Si è concluso il primo turno del singolare femminile del Master 1000 di Toronto, e le sorprese non sono mancate. Dopo i match della giornata di martedì, tra cui c’è stata la vittoria di Camila Giorgi su Raducanu, ecco cosa è successo nella notte; merita i titoli la sconfitta della n.9 Daria Kasatkina contro la canadese padrona di casa Bianca Andreescu con il punteggio di 7-6 6-4. Maria Sakkari invece ha avuto bisogno di tre set e oltre due ore di gioco per avere la meglio sull’americana Sloane Stephens.

LE PARTITE – Dicevamo della vittoria di Andreescu, che assume importanza maggiore se si pensa che la russa era reduce dal trionfo di San José. Il primo set è una girandola di break, ben otto nel primo set, cinque nei primi cinque giochi. Nel sesto game il break per Andreescu sembra quello decisivo per le sorti del primo set ma Kasatkina è brava a rimanere attaccata alla partita anche grazie alla sua aggressività in risposta. La russa strappa nuovamente il servizio alla canadese nel dodicesimo gioco che le vale il tie-break: il primo allungo è per Kasatkina, ma è un fuoco di paglia perché verrà successivamente breakkata tre volte. Andreescu vince il primo set 7-6 (5). Il secondo set è un canovaccio del primo con molti break e poca stabilità. Alla fine la spunta ancora Andreescu con il break (il settimo del set, il quindicesimo della partita) nel decimo gioco per suggellare la vittoria (7-6 6-4).
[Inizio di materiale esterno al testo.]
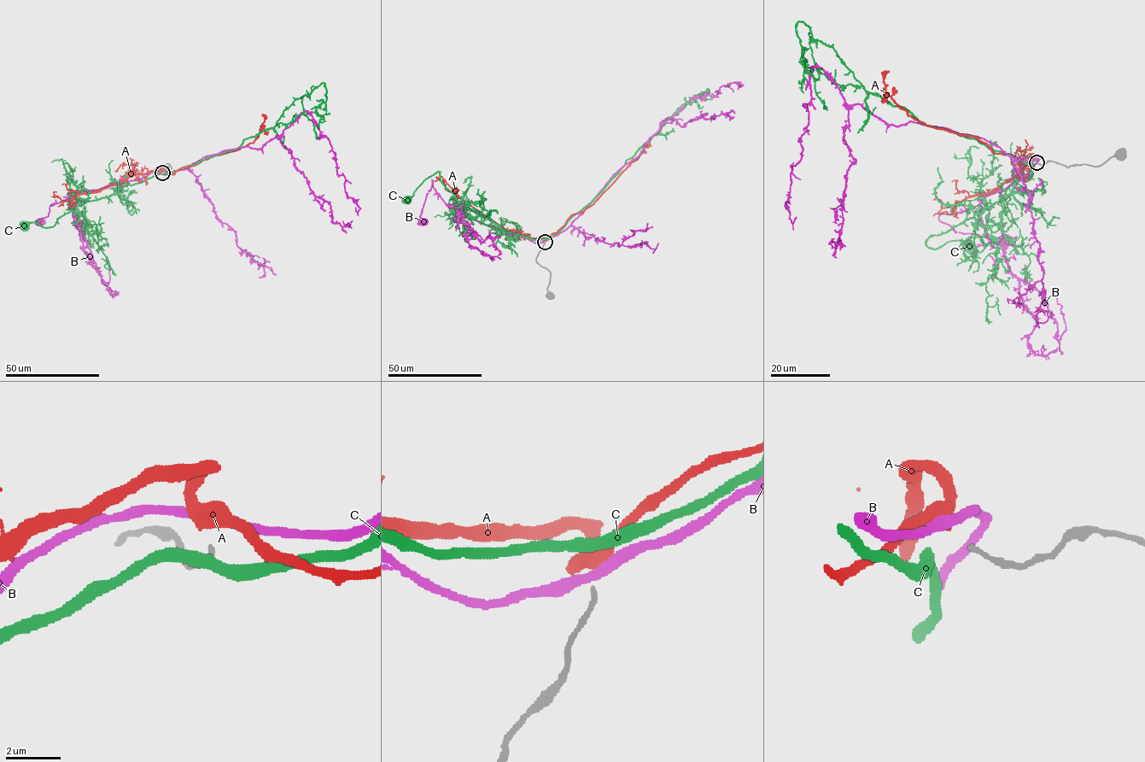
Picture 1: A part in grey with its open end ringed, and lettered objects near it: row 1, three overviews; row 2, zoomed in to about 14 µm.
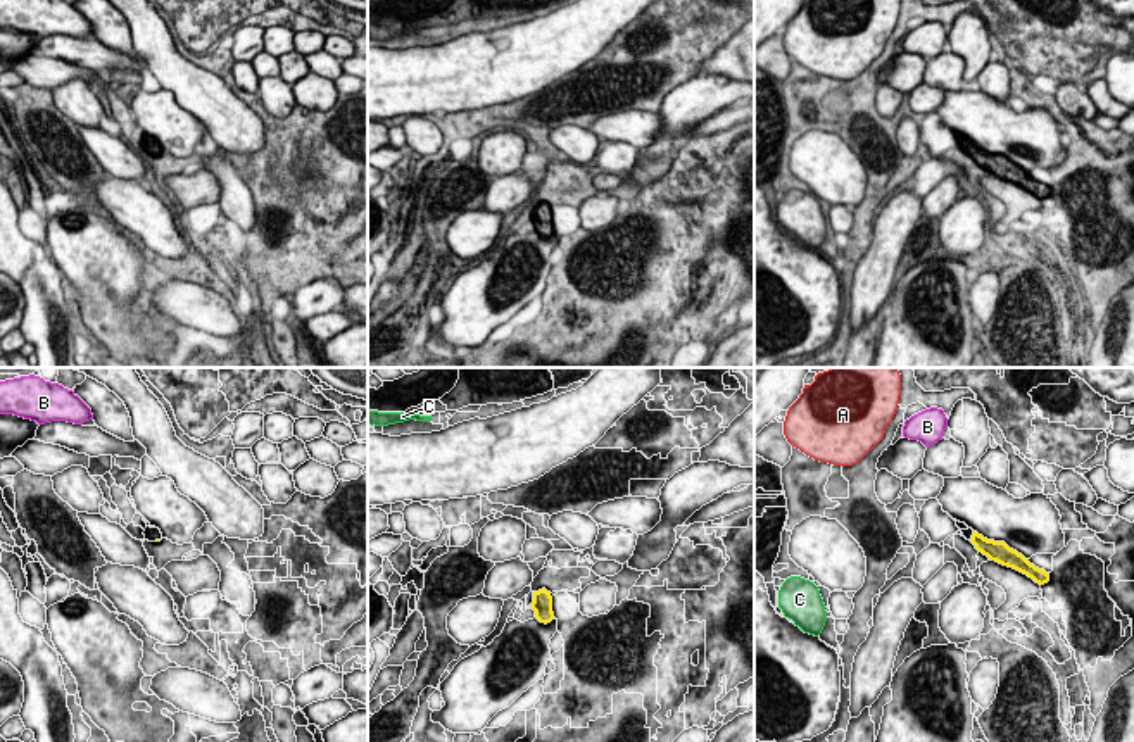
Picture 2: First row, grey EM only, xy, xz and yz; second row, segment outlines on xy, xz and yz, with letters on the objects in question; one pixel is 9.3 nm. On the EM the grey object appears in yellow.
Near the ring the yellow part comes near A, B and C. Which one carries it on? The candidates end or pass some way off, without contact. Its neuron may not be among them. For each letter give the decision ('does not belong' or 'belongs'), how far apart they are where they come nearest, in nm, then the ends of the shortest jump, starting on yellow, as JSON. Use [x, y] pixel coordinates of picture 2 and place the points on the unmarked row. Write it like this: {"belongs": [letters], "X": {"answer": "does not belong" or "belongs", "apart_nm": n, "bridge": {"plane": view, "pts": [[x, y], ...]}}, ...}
{"belongs": ["A"], "A": {"answer": "belongs", "apart_nm": 1200, "bridge": {"plane": "yz", "pts": [[974, 145], [881, 52]]}}, "B": {"answer": "does not belong", "apart_nm": 900, "bridge": {"plane": "yz", "pts": [[974, 145], [929, 59]]}}, "C": {"answer": "does not belong", "apart_nm": 1500, "bridge": {"plane": "yz", "pts": [[970, 154], [822, 213]]}}}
Bella vittoria anche per Sakkari contro Stephens, nonostante il set perso che rappresenta l’unico neo di una partita altrimenti comandata. Il primo set finisce 6-2 senza repliche; la greca al servizio non lascia scampo all’americana, il 100% di punti vinti con la prima (12/12) è la cartina tornasole del set. Il secondo è più combattuto: si abbassano le percentuali al servizio di Sakkari e lievitano quelle di Stephens. La tennista ellenica non riesce più ad imporre il suo tennis all’avversaria, il break nell’ottavo gioco fa il resto. Un set pari. Nel terzo set Sakkari torna a macinare punti con la prima e con la seconda a differenza di Stephens che fatica a trovare costanza nei turni in risposta. L’americana non arriva a palla break nel terzo mentre si fa strappare il servizio nel sesto e nell’ottavo gioco chiudendo i conti 6-2 4-6 6-2. Per Sakkari adesso il terzo turno sarà contro la vincente di Anisimova contro Pliskova.

GLI ALTRI RISULTATI – Vittoria in due comodi set per Belinda Bencic contro la ceca Tereza Martincova. Un’ora e un quarto di buon livello per chiudere con il punteggio di 6-4 6-2. Per la svizzera ora incrocio di racchette con Serena Williams. Partita combattuta quella tra la russa Veronika Kudermetova e l’australiana Ajla Tomljanovic. Vittoria per quest’ultima in tre set con un tie-break nel terzo ricco di capovolgimenti. L’australiana la spunta grazie alla sua tenacia che le ha fatto salvare ben 11 palle break su 17 totali. Infine da segnalare una vittoria tonda come l’ora di gioco occorsa per agguantarla; stiamo parlando della cinese Shuai Zhang che liquida con il punteggio di 6-1 6-3 la spagnola Cristina Bucsa.